INPUT DATA:
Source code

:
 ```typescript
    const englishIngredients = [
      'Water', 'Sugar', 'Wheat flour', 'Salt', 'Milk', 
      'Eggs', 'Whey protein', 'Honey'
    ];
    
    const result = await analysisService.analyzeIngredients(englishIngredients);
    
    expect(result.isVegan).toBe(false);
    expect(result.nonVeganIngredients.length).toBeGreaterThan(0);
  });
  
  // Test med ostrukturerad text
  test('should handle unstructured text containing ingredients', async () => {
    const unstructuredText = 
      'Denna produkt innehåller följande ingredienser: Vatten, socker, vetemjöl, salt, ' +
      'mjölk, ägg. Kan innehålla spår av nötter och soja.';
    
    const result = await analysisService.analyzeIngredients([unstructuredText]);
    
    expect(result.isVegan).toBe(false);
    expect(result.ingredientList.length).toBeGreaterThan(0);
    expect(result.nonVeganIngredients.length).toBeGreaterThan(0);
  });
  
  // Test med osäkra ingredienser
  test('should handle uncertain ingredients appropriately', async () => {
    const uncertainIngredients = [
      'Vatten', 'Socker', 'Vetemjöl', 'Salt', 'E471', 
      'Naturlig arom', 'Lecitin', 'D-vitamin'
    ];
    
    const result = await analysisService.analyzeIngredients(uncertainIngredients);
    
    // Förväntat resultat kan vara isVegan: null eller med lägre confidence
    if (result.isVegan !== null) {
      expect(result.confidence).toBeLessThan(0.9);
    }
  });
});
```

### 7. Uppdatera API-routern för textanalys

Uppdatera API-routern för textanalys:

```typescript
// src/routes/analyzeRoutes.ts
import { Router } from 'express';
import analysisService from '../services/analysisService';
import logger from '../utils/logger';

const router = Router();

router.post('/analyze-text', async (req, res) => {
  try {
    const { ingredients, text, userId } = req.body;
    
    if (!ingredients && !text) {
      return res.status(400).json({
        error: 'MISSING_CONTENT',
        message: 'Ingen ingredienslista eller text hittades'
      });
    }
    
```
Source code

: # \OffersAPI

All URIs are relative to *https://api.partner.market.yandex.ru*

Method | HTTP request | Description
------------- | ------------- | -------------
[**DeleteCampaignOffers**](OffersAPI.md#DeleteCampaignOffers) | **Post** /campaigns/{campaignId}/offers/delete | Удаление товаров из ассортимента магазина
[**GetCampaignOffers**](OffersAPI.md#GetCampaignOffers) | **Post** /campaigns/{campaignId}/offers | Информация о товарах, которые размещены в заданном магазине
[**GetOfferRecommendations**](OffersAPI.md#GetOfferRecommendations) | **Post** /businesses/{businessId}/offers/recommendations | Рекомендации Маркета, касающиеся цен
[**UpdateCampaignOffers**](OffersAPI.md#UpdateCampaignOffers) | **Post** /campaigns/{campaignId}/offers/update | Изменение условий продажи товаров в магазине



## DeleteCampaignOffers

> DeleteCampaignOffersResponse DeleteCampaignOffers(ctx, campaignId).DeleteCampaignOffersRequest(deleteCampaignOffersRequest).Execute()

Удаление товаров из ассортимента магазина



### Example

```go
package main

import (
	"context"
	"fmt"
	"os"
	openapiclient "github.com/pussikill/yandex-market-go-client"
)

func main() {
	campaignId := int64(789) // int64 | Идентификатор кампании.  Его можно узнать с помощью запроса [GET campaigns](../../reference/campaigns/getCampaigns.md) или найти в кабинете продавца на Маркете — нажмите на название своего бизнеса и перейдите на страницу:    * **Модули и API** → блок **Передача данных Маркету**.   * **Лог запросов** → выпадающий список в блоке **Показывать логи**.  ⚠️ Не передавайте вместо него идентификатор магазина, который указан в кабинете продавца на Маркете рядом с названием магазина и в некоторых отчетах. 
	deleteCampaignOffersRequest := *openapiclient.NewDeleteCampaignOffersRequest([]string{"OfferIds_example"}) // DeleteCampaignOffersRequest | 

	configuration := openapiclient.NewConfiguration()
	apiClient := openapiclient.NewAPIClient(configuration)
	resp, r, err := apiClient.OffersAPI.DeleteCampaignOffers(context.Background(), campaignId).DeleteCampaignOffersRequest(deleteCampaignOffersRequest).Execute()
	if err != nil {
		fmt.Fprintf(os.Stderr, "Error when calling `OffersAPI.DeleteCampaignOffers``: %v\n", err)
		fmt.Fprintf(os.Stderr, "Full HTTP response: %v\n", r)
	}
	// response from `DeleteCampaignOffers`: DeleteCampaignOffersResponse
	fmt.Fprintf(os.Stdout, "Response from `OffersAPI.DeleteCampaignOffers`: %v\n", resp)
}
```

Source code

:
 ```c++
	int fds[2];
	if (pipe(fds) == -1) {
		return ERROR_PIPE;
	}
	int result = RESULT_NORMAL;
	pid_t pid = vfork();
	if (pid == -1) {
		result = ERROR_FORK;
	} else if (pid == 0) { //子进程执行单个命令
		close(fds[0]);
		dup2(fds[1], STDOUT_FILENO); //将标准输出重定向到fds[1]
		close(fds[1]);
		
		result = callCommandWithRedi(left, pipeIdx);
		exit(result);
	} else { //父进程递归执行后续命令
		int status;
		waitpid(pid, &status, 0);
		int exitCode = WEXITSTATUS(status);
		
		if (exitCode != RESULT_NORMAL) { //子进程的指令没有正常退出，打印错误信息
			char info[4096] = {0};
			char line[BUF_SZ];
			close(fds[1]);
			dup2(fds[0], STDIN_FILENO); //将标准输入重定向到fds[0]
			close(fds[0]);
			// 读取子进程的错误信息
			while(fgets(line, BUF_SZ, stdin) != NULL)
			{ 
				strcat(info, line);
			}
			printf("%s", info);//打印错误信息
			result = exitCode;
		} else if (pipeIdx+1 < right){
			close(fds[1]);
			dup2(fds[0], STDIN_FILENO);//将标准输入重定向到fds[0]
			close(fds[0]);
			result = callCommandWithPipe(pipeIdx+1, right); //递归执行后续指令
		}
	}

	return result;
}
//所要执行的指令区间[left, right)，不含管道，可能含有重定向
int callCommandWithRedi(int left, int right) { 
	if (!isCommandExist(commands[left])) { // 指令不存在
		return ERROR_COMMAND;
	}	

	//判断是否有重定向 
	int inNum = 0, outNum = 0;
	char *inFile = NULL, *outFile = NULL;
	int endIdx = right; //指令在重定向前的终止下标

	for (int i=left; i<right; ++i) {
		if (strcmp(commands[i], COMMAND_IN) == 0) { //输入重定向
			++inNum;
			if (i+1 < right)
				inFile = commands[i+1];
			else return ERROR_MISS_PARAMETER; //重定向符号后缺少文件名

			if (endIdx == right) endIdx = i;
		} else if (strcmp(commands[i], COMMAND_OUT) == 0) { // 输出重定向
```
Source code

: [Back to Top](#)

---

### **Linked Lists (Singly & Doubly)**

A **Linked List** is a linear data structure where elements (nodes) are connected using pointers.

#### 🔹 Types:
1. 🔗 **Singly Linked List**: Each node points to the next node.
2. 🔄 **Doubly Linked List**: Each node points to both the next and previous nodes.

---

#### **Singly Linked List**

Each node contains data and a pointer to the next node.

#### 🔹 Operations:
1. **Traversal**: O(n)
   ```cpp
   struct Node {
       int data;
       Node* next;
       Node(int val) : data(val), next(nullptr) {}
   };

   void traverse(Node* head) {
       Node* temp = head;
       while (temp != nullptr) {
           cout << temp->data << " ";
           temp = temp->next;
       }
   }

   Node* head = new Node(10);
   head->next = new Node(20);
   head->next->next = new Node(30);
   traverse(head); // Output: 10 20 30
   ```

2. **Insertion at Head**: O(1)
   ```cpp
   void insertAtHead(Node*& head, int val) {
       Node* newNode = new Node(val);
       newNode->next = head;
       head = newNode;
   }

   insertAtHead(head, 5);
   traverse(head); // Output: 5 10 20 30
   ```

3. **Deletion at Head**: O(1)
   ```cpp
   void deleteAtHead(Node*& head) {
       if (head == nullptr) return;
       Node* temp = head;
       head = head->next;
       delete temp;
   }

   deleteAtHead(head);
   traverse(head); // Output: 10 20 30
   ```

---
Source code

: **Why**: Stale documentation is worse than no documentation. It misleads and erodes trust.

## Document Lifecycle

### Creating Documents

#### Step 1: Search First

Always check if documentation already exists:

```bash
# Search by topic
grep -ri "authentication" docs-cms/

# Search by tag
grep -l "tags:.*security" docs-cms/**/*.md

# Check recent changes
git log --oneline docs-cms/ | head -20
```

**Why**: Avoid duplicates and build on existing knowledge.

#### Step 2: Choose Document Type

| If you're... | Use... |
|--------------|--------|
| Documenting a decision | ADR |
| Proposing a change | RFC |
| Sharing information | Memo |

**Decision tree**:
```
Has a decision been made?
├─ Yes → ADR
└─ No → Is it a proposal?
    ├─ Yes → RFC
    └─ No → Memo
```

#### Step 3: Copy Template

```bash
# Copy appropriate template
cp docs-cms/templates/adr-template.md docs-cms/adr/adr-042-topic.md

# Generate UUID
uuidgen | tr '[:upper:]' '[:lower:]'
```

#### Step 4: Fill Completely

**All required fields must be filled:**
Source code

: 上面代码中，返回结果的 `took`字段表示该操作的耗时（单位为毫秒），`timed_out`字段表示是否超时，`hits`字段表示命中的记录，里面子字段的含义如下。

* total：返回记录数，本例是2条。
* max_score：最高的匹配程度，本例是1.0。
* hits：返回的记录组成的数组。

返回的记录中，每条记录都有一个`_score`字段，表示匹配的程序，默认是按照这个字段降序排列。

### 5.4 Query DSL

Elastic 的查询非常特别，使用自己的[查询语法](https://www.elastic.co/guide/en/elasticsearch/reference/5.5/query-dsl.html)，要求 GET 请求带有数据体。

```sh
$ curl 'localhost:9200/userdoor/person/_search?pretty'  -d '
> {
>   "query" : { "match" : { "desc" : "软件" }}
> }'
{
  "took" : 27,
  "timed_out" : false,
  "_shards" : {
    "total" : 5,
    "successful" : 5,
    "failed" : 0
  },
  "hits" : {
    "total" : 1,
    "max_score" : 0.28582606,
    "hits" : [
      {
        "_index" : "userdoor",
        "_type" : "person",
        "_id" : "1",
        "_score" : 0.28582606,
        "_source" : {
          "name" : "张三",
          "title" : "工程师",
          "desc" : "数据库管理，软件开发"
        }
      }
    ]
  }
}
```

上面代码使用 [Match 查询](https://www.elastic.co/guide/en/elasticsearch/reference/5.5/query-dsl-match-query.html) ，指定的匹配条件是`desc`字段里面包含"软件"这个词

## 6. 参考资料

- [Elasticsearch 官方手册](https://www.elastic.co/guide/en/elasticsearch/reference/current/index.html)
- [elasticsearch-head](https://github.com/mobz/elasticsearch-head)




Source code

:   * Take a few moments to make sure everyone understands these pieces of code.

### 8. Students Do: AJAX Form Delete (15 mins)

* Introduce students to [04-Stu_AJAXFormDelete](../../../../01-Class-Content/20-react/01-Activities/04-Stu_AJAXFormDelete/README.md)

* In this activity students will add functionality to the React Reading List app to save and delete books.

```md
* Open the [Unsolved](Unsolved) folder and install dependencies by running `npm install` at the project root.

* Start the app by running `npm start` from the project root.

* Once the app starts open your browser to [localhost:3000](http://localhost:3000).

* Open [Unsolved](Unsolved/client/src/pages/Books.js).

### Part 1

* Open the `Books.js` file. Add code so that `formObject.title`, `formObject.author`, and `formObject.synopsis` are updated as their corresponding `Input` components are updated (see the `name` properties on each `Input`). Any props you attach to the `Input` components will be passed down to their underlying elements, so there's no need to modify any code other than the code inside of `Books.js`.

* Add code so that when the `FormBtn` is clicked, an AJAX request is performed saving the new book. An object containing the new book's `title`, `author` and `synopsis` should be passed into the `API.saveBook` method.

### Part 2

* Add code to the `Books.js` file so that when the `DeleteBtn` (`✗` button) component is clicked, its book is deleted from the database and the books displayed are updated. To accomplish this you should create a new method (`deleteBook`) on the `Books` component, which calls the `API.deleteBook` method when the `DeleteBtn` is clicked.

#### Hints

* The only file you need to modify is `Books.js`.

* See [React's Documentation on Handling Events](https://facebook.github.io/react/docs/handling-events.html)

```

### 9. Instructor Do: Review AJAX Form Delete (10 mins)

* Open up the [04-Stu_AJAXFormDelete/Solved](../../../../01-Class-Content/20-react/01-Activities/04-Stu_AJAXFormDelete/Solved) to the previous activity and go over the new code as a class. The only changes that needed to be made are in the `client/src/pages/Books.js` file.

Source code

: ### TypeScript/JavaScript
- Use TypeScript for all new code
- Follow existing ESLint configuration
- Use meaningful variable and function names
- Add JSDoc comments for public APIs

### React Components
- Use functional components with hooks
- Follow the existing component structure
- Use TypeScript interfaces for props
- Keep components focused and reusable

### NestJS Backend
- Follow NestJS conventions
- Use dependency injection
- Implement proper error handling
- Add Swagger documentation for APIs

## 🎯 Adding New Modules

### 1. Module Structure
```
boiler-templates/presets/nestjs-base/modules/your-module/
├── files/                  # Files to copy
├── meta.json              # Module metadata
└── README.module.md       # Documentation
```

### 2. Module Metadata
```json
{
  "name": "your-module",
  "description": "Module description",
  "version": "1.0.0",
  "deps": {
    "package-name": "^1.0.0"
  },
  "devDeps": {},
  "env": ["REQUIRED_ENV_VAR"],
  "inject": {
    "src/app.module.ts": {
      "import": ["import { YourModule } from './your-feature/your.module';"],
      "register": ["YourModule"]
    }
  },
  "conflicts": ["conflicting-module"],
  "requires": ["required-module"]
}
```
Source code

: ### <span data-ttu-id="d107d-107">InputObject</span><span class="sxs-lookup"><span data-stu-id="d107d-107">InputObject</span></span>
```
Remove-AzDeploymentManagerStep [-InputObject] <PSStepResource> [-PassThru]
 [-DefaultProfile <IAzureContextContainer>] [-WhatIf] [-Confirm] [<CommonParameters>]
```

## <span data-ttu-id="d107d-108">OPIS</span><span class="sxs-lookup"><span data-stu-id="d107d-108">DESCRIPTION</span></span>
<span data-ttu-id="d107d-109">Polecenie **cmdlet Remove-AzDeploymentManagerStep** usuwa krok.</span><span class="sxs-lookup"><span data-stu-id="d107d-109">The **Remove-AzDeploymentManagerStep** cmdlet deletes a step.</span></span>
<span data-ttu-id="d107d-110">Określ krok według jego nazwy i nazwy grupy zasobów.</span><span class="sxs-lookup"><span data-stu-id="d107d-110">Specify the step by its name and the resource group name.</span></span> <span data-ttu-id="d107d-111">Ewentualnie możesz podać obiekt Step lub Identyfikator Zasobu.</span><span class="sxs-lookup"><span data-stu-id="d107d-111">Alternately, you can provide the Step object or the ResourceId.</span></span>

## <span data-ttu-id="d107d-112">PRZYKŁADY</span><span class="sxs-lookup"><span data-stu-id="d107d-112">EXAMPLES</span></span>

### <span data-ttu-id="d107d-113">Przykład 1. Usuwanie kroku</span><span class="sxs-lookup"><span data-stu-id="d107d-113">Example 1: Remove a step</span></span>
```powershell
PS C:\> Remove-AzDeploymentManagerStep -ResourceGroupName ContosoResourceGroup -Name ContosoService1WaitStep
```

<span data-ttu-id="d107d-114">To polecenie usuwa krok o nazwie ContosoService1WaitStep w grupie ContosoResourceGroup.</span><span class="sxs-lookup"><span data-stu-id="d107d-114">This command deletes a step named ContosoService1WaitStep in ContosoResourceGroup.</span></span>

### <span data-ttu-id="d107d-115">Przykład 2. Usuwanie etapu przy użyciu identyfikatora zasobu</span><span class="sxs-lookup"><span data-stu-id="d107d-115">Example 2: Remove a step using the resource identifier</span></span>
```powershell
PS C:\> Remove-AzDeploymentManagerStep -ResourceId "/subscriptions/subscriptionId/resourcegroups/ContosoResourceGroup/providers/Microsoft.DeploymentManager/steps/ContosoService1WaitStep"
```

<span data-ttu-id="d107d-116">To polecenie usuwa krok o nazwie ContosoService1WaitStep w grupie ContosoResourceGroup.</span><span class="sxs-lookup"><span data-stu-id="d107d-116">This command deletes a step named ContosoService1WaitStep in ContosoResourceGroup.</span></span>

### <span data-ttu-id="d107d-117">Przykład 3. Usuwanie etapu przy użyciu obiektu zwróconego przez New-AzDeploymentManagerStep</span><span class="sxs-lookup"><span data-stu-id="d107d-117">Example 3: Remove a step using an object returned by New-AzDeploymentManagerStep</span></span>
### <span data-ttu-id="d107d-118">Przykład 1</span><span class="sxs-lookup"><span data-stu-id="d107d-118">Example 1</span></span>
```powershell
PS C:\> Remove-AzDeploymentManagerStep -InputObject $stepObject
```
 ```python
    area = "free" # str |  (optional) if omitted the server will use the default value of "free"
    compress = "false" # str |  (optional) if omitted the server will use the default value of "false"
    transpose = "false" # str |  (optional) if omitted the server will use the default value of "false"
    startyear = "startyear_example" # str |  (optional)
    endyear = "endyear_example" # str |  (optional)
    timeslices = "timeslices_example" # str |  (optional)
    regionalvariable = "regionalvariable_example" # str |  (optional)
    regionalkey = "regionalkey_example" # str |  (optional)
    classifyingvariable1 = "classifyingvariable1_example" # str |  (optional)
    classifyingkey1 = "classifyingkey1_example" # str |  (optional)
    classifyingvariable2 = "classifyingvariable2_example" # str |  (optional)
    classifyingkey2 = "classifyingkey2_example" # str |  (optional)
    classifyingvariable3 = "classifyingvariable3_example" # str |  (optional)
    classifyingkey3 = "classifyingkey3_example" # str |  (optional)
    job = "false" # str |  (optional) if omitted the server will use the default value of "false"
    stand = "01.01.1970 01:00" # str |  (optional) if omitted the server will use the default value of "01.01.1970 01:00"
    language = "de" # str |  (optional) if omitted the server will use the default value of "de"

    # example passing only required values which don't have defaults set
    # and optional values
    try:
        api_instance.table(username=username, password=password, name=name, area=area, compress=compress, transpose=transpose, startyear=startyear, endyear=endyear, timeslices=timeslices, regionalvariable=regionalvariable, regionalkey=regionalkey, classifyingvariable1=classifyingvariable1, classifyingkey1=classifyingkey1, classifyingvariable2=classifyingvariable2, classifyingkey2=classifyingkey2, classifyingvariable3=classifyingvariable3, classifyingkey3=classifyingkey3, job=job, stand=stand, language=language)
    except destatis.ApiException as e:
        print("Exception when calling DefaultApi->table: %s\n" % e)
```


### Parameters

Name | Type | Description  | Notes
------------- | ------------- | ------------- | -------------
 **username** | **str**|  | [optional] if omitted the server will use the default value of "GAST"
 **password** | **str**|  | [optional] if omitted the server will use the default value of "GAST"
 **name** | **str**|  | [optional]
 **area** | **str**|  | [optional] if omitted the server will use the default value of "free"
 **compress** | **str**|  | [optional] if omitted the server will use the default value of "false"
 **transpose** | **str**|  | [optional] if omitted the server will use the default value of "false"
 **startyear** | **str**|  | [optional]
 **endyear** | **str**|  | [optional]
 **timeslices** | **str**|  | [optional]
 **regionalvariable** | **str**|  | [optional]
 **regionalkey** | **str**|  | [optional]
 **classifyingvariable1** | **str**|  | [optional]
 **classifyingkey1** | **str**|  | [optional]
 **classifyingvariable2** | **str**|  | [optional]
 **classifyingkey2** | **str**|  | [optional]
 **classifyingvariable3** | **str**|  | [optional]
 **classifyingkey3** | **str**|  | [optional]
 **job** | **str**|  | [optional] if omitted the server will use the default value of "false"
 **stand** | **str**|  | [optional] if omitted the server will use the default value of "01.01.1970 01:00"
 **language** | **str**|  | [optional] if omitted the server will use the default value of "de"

WHAT IS EXPECTED:
Within the entries above, find the string "DeleteCampaignOffersResponse" and return each line that holds it.

RESULT:
> DeleteCampaignOffersResponse DeleteCampaignOffers(ctx, campaignId).DeleteCampaignOffersRequest(deleteCampaignOffersRequest).Execute()
	// response from `DeleteCampaignOffers`: DeleteCampaignOffersResponse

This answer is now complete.